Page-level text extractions
※ ※ ※

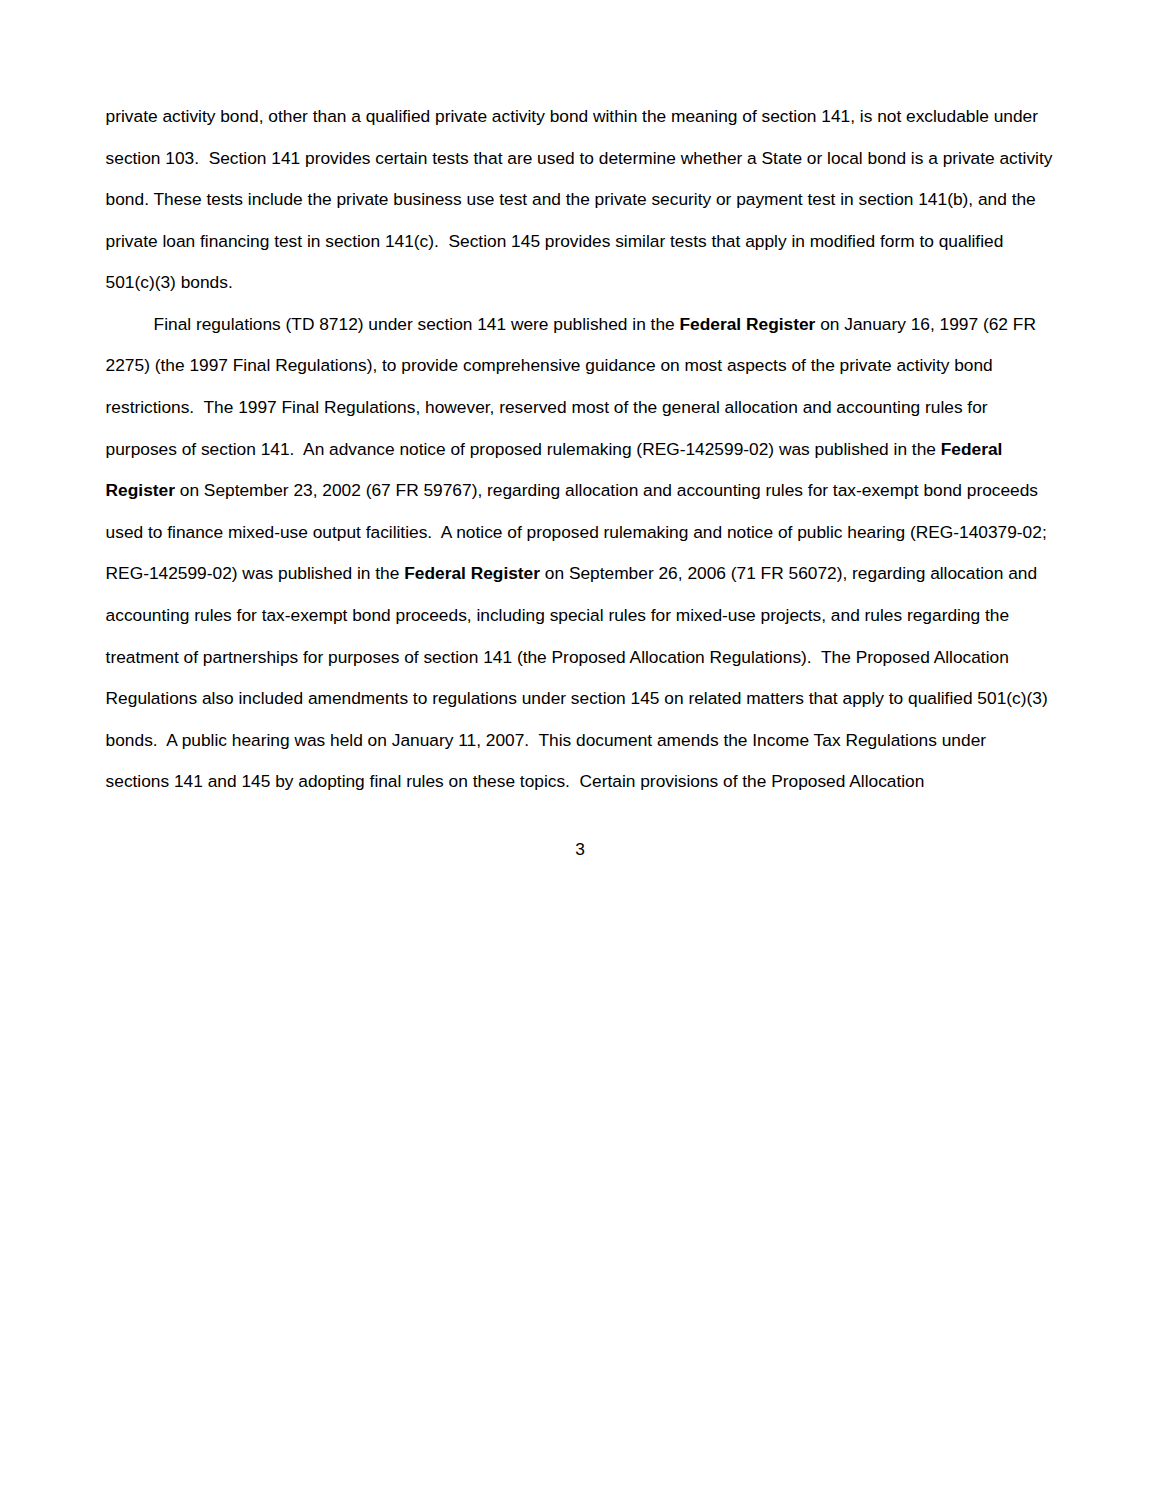private activity bond, other than a qualified private activity bond within the meaning of section 141, is not excludable under section 103. Section 141 provides certain tests that are used to determine whether a State or local bond is a private activity bond. These tests include the private business use test and the private security or payment test in section 141(b), and the private loan financing test in section 141(c). Section 145 provides similar tests that apply in modified form to qualified 501(c)(3) bonds.
Final regulations (TD 8712) under section 141 were published in the Federal Register on January 16, 1997 (62 FR 2275) (the 1997 Final Regulations), to provide comprehensive guidance on most aspects of the private activity bond restrictions. The 1997 Final Regulations, however, reserved most of the general allocation and accounting rules for purposes of section 141. An advance notice of proposed rulemaking (REG-142599-02) was published in the Federal Register on September 23, 2002 (67 FR 59767), regarding allocation and accounting rules for tax-exempt bond proceeds used to finance mixed-use output facilities. A notice of proposed rulemaking and notice of public hearing (REG-140379-02; REG-142599-02) was published in the Federal Register on September 26, 2006 (71 FR 56072), regarding allocation and accounting rules for tax-exempt bond proceeds, including special rules for mixed-use projects, and rules regarding the treatment of partnerships for purposes of section 141 (the Proposed Allocation Regulations). The Proposed Allocation Regulations also included amendments to regulations under section 145 on related matters that apply to qualified 501(c)(3) bonds. A public hearing was held on January 11, 2007. This document amends the Income Tax Regulations under sections 141 and 145 by adopting final rules on these topics. Certain provisions of the Proposed Allocation
3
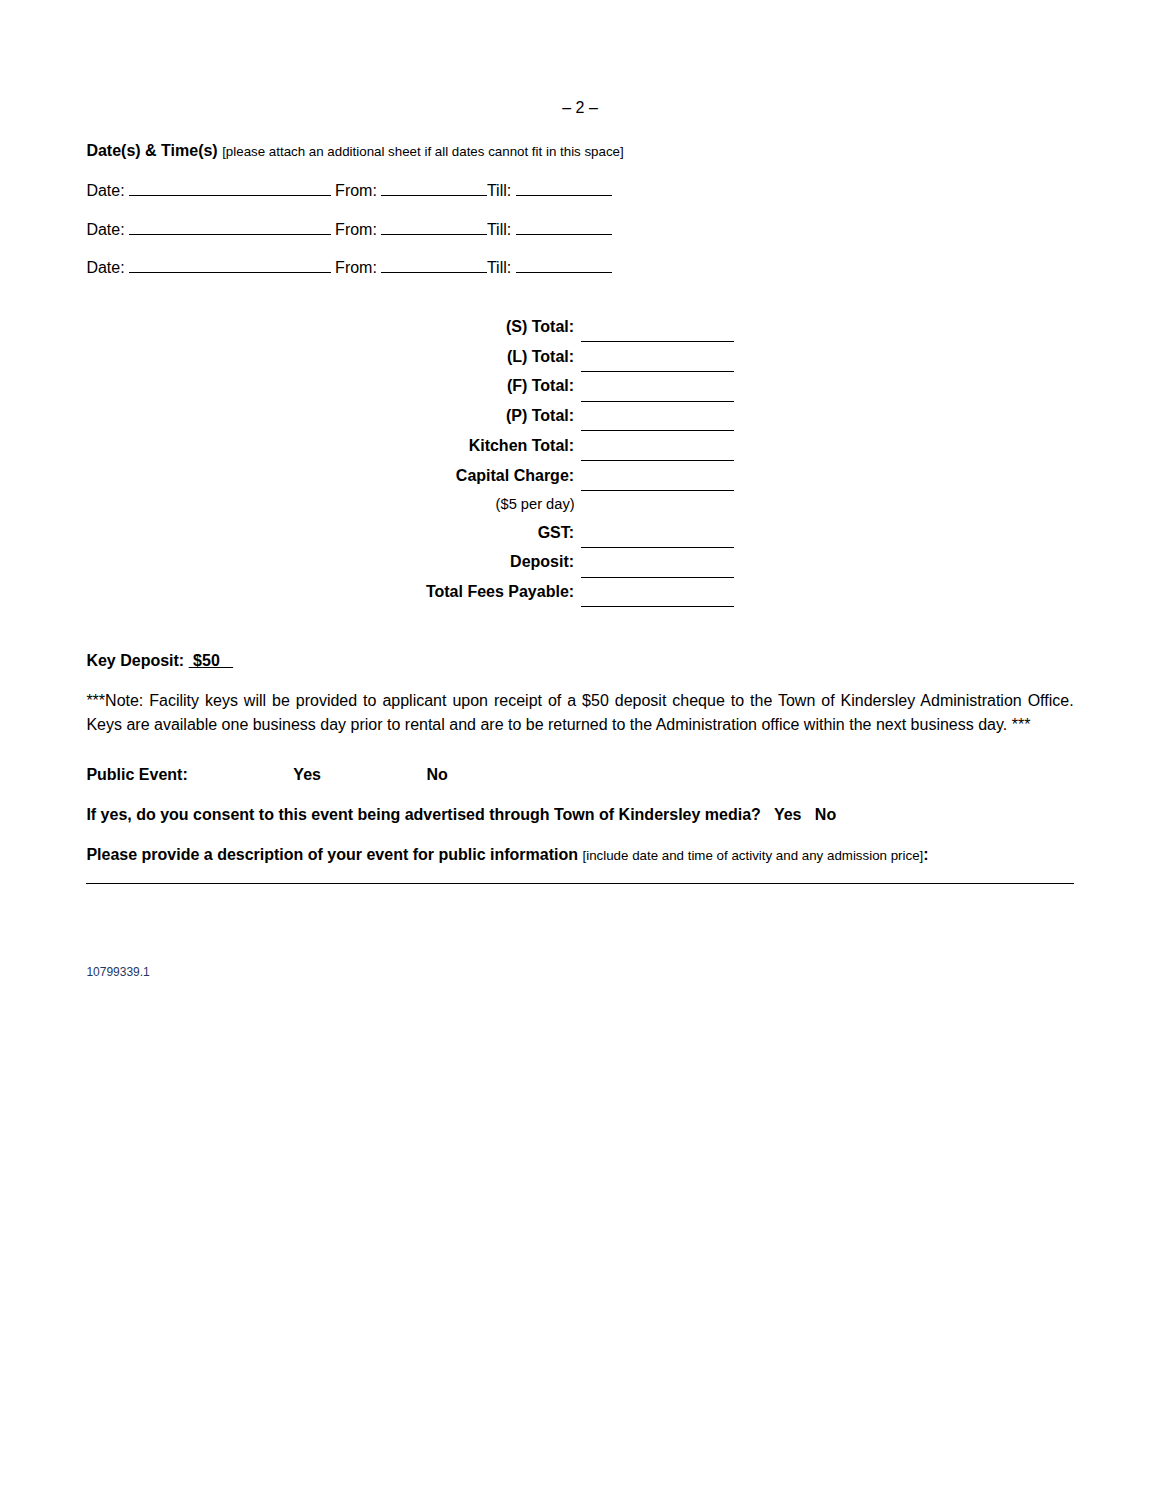– 2 –
Date(s) & Time(s) [please attach an additional sheet if all dates cannot fit in this space]
Date: From: Till:
Date: From: Till:
Date: From: Till:
| (S) Total: | |
| (L) Total: | |
| (F) Total: | |
| (P) Total: | |
| Kitchen Total: | |
| Capital Charge: | |
| ($5 per day) | |
| GST: | |
| Deposit: | |
| Total Fees Payable: | |
Key Deposit: $50
***Note: Facility keys will be provided to applicant upon receipt of a $50 deposit cheque to the Town of Kindersley Administration Office. Keys are available one business day prior to rental and are to be returned to the Administration office within the next business day. ***
Public Event: Yes No
If yes, do you consent to this event being advertised through Town of Kindersley media? Yes No
Please provide a description of your event for public information [include date and time of activity and any admission price]:
10799339.1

※ ※ ※

# Instructions to follow:
The answer must be every line of the data that holds the word "Town".

# Reply:
***Note: Facility keys will be provided to applicant upon receipt of a $50 deposit cheque to the Town of Kindersley Administration Office. Keys are available one business day prior to rental and are to be returned to the Administration office within the next business day. ***
If yes, do you consent to this event being advertised through Town of Kindersley media? Yes No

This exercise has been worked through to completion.